In fog of war, atrocities are both understandable and inexcusable
Regarding Daniel Schorr's June 2 Opinion column, "Haditha: A new cloud in the fog of war": Mr. Schorr compares the alleged "massacre" in Haditha to My Lai. But I would call the alleged massacre by US Marines of 24 Iraqi civilians in Haditha, Iraq, last November a "crime of passion."
After suffering the loss of 20 marines last August in Haditha and nearby Parwana, the killing of Marine Lance Cpl. Miguel Terrazas was probably the last straw for his comrades and is what led to the ensuing deaths of Iraqis.
That does not excuse an alleged massacre, but it certainly explains it. Add to the deaths of their comrades, the soldiers' repeated tours of duty, combat fatigue, and the "fog of war" with an enemy who is often embedded with civilians, and there is a volatile mix that can lead to murder.
Army Lt. Gen. Peter Chiarelli, commander of multinational forces in Iraq, has said that, "Out of those 150,000 [multinational] soldiers, I'd dare say that 99.9 percent of them are doing the right thing."
If guilty, the marines deserve to be punished accordingly, but we must also take into account perhaps only slightly mitigating circumstances of massive deaths of their comrades and the messiness of a grueling and only escalating insurgency.
In response to the June 2 article, "War atrocities: awareness grows, tolerance drops": From my experience during the Vietnam War and from working with vets and other war survivors since then, the extremities of war terrorize everyone. And humans react, as the article describes. We can easily commit atrocities or violent acts ourselves when we feel that survival of our squad or our family is at stake. Ask any combat veteran or any mother.

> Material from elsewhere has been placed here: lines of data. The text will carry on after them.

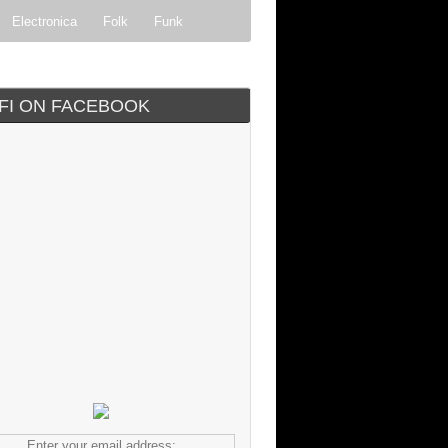
Electronica
Folk
Funk
ock
Progressive rock
IFI ON FACEBOOK
Enter your email address:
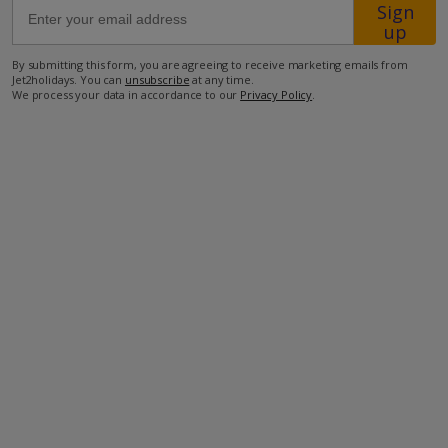
Sign
up
100m from the beach
By submitting this form, you are agreeing to receive marketing emails from
210m from the nearest restaurant
Jet2holidays. You can
unsubscribe
at any time.
We process your data in accordance to our
Privacy Policy
.
500m from the nearest shop
42km from the airport.
more about this location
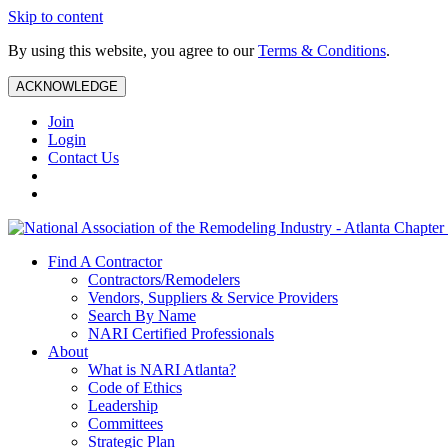
Skip to content
By using this website, you agree to our
Terms & Conditions
.
ACKNOWLEDGE
Join
Login
Contact Us
Find A Contractor
Contractors/Remodelers
Vendors, Suppliers & Service Providers
Search By Name
NARI Certified Professionals
About
What is NARI Atlanta?
Code of Ethics
Leadership
Committees
Strategic Plan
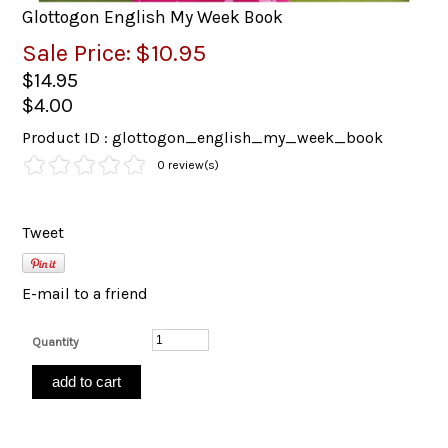
Glottogon English My Week Book
Sale Price:
$10.95
$14.95
$4.00
Product ID : glottogon_english_my_week_book
0 review(s)
Tweet
E-mail to a friend
Quantity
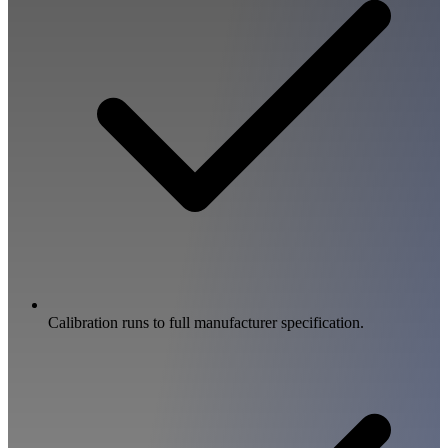
Calibration runs to full manufacturer specification.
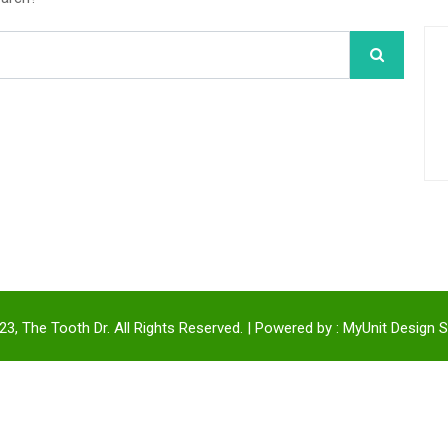
3, The Tooth Dr. All Rights Reserved. | Powered by :
MyUnit Design S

And the responsibility for atrocities is shared. It is not just the people on the ground who are responsible for atrocities. It is the people who are higher up in the chain of command who set the military culture and who seem to believe in torture and break the rules, who are responsible, too. The best way to avoid these incidents is to get our troops out of Iraq. They've done their job. Get them home before the next atrocity.
Regarding the June 1 article, "Can the military effectively investigate itself?": I served four and a half years in the Army in World War II. We were educated in the Articles of War. We knew it was a crime to harm civilians or to shoot an enemy who had surrendered. Since then, we have learned about atrocities committed by German, Russian, Chinese, and other troops - including our own US troops at My Lai.
How can anyone today plead ignorance of what war crimes are? If troops were not trained in what constitutes a war crime, then that was a command failure.
Palm Desert, Calif.
Regarding Philip Gold's May 30 Opinion piece, "Consider responsible drilling on US soil": I think Mr. Gold has found an intelligent way of doing what a lot of people think should and could be done in this country.
Taking away Congress members' risk of being voted out of office by having an independent group present worthwhile areas of the US to drill in, and then giving Congress a simple "all or nothing" vote, makes good sense to me.